La boutade «une semaine, c'est long en politique» est généralement attribuée à l'ancien Premier ministre britannique, Harold Wilson. Dans la politique israélienne, une semaine peut sembler une éternité et celle qu’a récemment passée Benjamin Netanyahou a été interminable, sur le fil du rasoir, tenant tout un pays en haleine.
Selon la position dans laquelle l’on se trouve, on peut s'inquiéter sérieusement pour l'avenir d'Israël comme démocratie libérale, voire tout simplement comme démocratie. D'un autre côté, on peut faire preuve d’un optimisme prudent, car pour la première fois, les forces progressistes favorables à la démocratie, jusque-là silencieuses, ont abandonné leur position de neutralité largement répandue et, depuis plusieurs semaines, descendent dans la rue dans tout le pays pour faire entendre leur voix, en s’opposant à l'offensive du gouvernement Netanyahou contre l'indépendance du pouvoir judiciaire.
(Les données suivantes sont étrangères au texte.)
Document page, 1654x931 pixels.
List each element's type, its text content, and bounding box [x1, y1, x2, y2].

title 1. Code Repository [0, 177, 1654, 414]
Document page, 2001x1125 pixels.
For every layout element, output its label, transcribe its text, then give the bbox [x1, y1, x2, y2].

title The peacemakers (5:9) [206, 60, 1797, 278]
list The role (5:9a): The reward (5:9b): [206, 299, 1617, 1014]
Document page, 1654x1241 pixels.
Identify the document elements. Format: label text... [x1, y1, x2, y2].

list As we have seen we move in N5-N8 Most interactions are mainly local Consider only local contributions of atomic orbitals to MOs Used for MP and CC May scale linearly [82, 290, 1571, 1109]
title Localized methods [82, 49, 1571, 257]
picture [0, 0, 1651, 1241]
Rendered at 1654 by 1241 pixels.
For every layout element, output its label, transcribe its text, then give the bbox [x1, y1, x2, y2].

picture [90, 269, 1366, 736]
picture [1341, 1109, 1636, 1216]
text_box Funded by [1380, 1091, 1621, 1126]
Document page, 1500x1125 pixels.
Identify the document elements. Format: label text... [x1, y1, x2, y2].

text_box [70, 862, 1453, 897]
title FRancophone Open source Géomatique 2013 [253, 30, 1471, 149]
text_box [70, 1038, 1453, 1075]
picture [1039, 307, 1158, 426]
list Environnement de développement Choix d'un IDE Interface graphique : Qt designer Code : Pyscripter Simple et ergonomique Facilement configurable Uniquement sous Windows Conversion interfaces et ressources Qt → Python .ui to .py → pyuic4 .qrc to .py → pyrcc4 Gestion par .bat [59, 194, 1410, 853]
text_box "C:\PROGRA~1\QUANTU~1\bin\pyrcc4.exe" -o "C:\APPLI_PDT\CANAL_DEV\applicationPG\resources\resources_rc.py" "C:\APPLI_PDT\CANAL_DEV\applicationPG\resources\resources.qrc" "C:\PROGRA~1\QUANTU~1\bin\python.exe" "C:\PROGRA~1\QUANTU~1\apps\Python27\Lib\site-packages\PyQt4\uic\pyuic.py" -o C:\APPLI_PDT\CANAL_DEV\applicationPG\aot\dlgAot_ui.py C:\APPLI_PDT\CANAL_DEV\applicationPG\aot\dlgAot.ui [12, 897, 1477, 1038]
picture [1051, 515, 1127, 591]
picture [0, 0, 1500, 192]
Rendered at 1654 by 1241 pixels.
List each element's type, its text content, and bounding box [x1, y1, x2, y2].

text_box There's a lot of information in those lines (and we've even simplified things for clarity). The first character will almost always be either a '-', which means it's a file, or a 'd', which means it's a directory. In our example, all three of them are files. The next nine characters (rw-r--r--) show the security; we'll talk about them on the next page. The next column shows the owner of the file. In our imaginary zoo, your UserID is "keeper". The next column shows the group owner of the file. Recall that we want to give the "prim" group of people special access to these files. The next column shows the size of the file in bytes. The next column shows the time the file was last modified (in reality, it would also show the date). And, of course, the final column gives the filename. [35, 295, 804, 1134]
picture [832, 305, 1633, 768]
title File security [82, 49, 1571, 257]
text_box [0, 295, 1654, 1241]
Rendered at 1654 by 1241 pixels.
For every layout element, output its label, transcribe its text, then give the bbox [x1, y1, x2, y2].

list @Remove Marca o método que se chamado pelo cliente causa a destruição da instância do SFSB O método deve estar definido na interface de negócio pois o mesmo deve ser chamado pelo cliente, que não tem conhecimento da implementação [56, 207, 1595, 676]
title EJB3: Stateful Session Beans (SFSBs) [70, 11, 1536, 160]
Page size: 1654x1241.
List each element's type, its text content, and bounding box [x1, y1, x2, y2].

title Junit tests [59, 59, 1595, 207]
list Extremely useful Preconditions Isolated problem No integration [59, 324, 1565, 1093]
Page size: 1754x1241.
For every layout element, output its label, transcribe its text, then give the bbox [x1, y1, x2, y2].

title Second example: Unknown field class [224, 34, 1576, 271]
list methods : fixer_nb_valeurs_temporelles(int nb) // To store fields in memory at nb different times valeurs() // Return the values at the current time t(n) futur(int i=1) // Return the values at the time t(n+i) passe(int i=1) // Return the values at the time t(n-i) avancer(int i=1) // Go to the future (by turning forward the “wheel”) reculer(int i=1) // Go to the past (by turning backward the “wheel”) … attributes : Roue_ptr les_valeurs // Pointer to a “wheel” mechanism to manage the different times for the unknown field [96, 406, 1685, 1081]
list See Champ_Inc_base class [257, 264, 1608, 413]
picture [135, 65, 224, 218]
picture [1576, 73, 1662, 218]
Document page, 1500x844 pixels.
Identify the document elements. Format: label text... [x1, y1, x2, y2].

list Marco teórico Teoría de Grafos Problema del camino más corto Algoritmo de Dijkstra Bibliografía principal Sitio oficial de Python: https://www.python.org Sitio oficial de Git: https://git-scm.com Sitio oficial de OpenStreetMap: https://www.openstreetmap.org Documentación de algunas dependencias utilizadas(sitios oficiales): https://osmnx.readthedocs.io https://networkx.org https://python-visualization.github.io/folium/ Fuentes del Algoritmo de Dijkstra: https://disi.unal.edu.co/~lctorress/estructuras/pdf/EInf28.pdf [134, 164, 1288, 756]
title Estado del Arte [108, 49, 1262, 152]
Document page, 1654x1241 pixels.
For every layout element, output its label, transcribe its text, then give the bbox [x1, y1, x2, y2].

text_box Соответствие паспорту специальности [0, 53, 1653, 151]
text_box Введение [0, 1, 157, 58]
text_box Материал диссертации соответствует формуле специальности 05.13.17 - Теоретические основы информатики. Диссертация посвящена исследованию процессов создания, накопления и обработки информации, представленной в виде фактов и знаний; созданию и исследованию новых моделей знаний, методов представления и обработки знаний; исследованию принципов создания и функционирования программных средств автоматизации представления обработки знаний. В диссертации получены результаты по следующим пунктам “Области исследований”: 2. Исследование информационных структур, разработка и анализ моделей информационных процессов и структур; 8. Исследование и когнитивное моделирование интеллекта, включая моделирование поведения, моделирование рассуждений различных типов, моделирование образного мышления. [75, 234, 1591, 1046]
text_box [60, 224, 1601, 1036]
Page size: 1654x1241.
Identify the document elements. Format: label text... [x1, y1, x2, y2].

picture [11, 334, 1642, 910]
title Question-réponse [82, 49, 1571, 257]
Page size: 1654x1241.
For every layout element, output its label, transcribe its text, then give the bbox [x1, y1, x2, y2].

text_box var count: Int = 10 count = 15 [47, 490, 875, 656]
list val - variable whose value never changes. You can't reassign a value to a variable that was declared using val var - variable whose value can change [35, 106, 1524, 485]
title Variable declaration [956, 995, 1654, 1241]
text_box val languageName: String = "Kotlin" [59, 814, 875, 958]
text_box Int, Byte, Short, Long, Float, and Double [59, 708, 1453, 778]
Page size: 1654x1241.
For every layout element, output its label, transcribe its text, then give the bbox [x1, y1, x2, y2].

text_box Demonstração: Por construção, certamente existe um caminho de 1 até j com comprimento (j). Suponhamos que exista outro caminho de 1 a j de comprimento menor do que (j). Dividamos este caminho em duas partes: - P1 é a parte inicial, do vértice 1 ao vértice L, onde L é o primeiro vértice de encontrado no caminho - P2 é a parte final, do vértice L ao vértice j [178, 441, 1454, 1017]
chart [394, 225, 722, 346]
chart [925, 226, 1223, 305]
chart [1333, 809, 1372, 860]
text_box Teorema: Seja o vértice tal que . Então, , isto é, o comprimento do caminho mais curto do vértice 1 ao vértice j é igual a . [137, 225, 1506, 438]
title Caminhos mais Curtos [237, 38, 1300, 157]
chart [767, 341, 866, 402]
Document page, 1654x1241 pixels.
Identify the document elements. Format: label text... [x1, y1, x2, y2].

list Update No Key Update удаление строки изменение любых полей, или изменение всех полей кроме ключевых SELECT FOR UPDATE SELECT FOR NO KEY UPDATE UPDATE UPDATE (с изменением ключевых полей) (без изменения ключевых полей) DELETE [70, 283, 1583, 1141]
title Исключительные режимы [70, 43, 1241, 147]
L'un des aspects les plus controversés de ce coup d'État judiciaire est la tentative éhontée et brutale de «sauver» le Premier ministre Benjamin Netanyahou de son procès pour corruption, escroquerie et abus de confiance, comme si ce dernier était orchestré par des forces étrangères qui l’avaient kidnappé et avaient fait de lui la victime d'un simulacre de procès n’ayant pas été exécuté selon la procédure légale ordinaire du pays.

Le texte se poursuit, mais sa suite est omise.